■ WORK INSTRUCTIONS ■
The entire listing, reproduced exactly and stripped of images, is the expected output.

■ AVAILABLE DATA ■
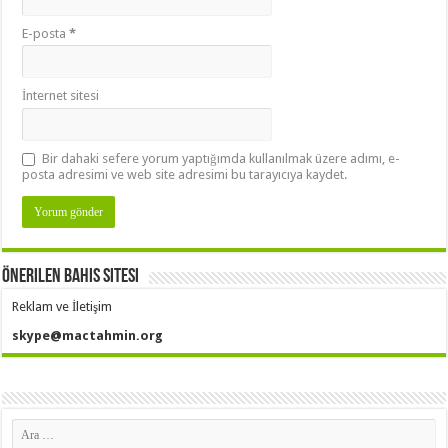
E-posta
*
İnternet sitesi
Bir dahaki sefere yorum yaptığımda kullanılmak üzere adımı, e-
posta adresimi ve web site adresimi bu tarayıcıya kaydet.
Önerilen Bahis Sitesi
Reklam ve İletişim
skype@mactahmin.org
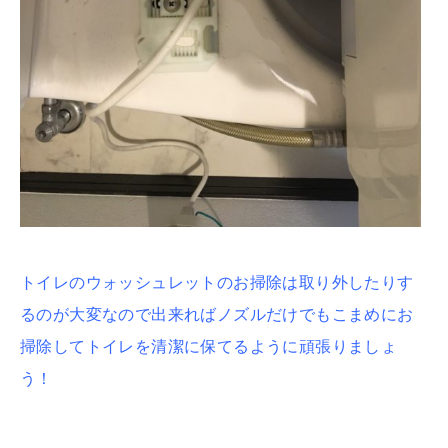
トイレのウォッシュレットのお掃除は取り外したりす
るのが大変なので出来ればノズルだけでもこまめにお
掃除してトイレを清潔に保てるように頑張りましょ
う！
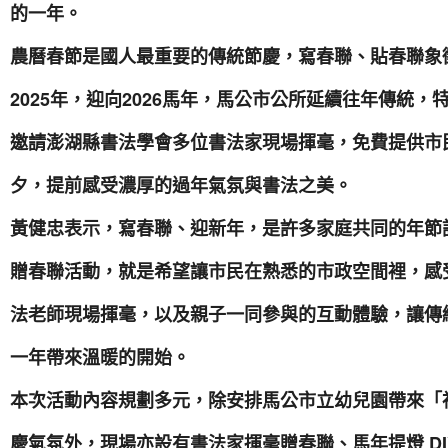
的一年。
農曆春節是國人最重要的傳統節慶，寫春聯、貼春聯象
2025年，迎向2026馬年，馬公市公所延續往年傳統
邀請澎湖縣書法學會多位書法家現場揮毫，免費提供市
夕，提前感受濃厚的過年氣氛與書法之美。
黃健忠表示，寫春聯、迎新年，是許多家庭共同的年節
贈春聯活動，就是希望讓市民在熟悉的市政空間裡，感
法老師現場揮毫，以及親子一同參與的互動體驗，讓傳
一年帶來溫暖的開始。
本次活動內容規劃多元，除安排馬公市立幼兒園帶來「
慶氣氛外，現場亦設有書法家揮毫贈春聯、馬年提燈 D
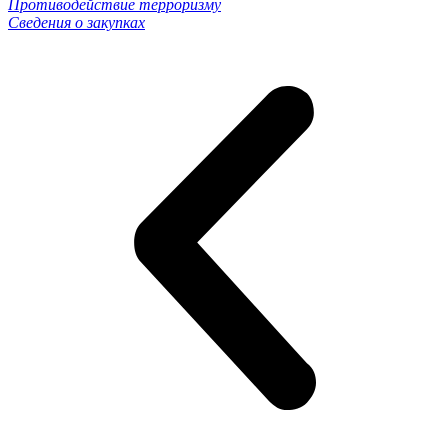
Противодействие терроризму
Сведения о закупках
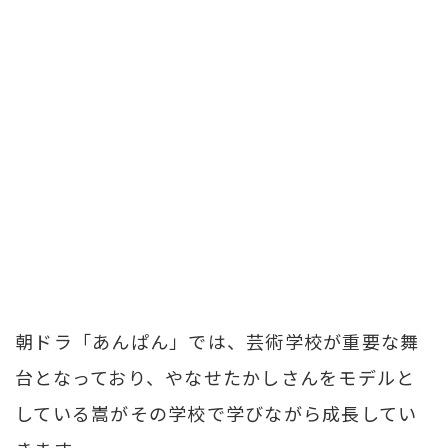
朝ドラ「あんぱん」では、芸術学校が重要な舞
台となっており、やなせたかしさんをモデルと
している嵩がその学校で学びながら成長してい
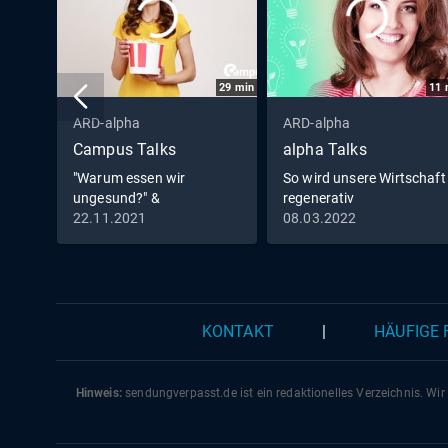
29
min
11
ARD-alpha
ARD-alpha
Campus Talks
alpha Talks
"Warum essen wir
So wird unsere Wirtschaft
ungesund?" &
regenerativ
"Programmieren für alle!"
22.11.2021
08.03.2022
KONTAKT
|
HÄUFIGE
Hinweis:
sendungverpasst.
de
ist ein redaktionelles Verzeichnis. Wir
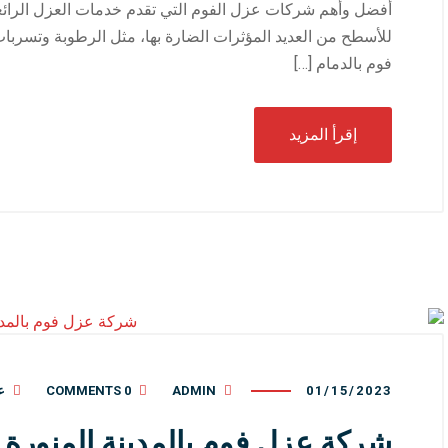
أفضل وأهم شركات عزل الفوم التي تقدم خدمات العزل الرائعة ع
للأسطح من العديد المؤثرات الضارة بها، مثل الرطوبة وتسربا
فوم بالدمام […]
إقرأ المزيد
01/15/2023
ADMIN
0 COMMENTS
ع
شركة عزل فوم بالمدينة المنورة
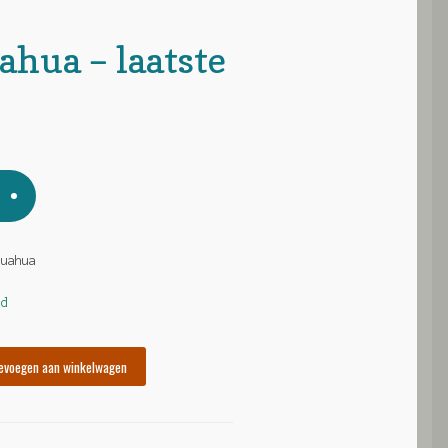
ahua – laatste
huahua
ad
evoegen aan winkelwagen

■ ANSWER SECTION ■
E-posta
*
İnternet sitesi
Bir dahaki sefere yorum yaptığımda kullanılmak üzere adımı, e-
posta adresimi ve web site adresimi bu tarayıcıya kaydet.
Önerilen Bahis Sitesi
Reklam ve İletişim
skype@mactahmin.org
トイレのウォッシュレットのお掃除は取り外したりす
るのが大変なので出来ればノズルだけでもこまめにお
掃除してトイレを清潔に保てるように頑張りましょ
う！
的一年。
農曆春節是國人最重要的傳統節慶，寫春聯、貼春聯象
2025年，迎向2026馬年，馬公市公所延續往年傳統
邀請澎湖縣書法學會多位書法家現場揮毫，免費提供市
夕，提前感受濃厚的過年氣氛與書法之美。
黃健忠表示，寫春聯、迎新年，是許多家庭共同的年節
贈春聯活動，就是希望讓市民在熟悉的市政空間裡，感
法老師現場揮毫，以及親子一同參與的互動體驗，讓傳
一年帶來溫暖的開始。
本次活動內容規劃多元，除安排馬公市立幼兒園帶來「
慶氣氛外，現場亦設有書法家揮毫贈春聯、馬年提燈 D
Противодействие терроризму
Сведения о закупках
朝ドラ「あんぱん」では、芸術学校が重要な舞
台となっており、やなせたかしさんをモデルと
している嵩がその学校で学びながら成長してい
29
min
11
ARD-alpha
ARD-alpha
Campus Talks
alpha Talks
"Warum essen wir
So wird unsere Wirtschaft
ungesund?" &
regenerativ
"Programmieren für alle!"
22.11.2021
08.03.2022
KONTAKT
|
HÄUFIGE
Hinweis:
sendungverpasst.
de
ist ein redaktionelles Verzeichnis. Wir
أفضل وأهم شركات عزل الفوم التي تقدم خدمات العزل الرائعة ع
للأسطح من العديد المؤثرات الضارة بها، مثل الرطوبة وتسربا
فوم بالدمام […]
إقرأ المزيد
01/15/2023
ADMIN
0 COMMENTS
ع
شركة عزل فوم بالمدينة المنورة
ahua – laatste
huahua
ad
evoegen aan winkelwagen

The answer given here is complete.